Comic-Ausstellung über Cortazar
Die surrealistische Welt des Erzählers Cortázar hat schon früher die Fantasie von Comic-Zeichnern beflügelt. Jetzt sind acht neue Comics hinzugekommen, die im Palais de Glace großflächig ausgestellt sind. Die Verlage üben sich dagegen in Zurückhaltung. Natürlich ist der Autor in allen Buchhandlungen stets präsent. Doch das galt auch für Borges vor 15 Jahren, und dennoch wurden damals üppig aufgemachte Jubiläumsausgaben herausgebracht. In Mexiko, das im Frühjahr seinem Octavio Paz, dem anderen großen Hundertjährigen Lateinamerikas, gedachte, ließ die Regierung sogar eine Anthologie in fast zwei Millionen Exemplaren auflegen und an die Mittelschüler im ganzen Land verteilen.

_Angezeigte Daten_
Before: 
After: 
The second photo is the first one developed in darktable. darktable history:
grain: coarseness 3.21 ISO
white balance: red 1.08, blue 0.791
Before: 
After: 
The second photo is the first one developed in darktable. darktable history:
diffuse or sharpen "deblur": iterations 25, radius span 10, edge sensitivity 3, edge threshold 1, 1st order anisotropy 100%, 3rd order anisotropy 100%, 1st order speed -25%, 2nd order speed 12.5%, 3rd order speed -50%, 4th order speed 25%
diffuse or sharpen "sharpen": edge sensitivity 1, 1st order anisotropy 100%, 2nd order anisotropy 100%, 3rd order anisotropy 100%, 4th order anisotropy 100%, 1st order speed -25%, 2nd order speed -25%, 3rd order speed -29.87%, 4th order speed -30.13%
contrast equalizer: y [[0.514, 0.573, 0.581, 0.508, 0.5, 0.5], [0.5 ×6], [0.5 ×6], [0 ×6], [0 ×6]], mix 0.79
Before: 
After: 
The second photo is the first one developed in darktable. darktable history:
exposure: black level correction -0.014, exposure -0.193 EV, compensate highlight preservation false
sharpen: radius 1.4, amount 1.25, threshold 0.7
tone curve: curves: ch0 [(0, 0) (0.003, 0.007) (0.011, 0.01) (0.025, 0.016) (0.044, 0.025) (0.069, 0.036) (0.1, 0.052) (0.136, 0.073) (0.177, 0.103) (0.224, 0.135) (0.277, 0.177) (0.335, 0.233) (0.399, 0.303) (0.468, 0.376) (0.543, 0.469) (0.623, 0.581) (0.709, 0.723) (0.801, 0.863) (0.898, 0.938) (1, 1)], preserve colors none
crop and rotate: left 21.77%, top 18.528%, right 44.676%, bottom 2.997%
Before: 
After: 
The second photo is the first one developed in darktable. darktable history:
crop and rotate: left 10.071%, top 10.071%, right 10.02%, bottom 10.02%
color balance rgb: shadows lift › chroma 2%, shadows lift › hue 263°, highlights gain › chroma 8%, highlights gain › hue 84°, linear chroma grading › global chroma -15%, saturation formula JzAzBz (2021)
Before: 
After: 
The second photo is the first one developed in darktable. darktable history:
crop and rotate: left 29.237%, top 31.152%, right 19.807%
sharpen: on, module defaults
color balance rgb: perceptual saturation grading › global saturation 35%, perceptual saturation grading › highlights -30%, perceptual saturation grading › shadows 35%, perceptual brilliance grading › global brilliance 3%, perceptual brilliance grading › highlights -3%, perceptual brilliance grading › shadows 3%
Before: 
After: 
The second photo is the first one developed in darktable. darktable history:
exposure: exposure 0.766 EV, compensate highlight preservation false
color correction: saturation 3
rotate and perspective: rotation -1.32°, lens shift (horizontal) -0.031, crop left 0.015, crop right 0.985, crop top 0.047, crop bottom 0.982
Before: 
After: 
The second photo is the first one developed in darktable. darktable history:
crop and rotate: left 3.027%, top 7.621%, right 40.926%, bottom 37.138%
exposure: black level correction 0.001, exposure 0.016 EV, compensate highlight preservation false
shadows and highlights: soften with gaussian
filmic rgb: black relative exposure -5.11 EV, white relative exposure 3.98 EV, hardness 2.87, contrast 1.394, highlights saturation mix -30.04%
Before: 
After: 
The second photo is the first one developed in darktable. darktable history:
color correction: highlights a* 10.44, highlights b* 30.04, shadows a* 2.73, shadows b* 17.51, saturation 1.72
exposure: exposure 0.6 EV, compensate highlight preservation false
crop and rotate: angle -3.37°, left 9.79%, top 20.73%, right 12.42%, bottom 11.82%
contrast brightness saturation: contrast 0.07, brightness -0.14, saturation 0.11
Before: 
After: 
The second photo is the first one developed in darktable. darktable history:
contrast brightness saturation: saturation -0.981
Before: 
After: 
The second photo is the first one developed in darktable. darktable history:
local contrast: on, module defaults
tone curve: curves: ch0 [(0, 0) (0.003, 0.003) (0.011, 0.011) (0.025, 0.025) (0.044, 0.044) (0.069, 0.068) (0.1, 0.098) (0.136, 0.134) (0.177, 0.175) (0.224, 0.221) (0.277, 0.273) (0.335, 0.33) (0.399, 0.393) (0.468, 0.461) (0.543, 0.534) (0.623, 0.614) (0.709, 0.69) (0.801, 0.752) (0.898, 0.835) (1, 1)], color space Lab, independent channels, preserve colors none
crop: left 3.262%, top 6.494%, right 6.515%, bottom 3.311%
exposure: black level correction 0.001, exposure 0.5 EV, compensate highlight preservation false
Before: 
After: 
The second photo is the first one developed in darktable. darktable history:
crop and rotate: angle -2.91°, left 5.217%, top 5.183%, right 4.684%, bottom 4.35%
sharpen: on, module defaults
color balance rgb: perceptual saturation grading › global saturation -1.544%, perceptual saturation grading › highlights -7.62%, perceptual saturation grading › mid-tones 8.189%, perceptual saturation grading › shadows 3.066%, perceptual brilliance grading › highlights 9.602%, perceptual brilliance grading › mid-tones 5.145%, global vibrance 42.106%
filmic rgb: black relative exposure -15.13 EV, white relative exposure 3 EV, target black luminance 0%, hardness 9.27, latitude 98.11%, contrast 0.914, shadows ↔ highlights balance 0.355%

_Aufgaben_
**A.** Prüfen Sie, ob die folgenden Aussagen mit dem Text über die Cortázar-Comicausstellung übereinstimmen, und belegen Sie jede Antwort (Ja oder Nein) mit den entscheidenden Worten des Textes: (i) Im Palais de Glace sind acht neue Comics ausgestellt. (ii) Die Verlage bringen zum Jubiläum üppig aufgemachte Ausgaben heraus. (iii) Die mexikanische Regierung ließ eine Anthologie in fast zwei Millionen Exemplaren drucken.
**B.** Schreiben Sie den Text über die Cortázar-Comicausstellung im Anschluss an seinen letzten Satz fort.

_Lösungen_
**A.**
(i) Ja: „Jetzt sind acht neue Comics hinzugekommen, die im Palais de Glace großflächig ausgestellt sind.“
(ii) Nein: „Die Verlage üben sich dagegen in Zurückhaltung.“
(iii) Ja: „ließ die Regierung sogar eine Anthologie in fast zwei Millionen Exemplaren auflegen“

**B.**
In Argentinien erinnert immerhin Televisión Pública, der offizielle Fernsehkanal, einen Monat lang jeden Samstag in Konzerten daran, dass der Argentinier Julio Cortázar zuerst ein Liebhaber des Jazz war und sogar Trompete lernte, bevor er sich dem Tango hingab und dafür Texte schrieb.
Verglichen mit dem Zauber, den einst eine bürgerliche Regierung für Borges entfachte, fällt der Rummel, den das kirchneristische Kulturministerium für Cortázar betreibt, eher bescheiden aus.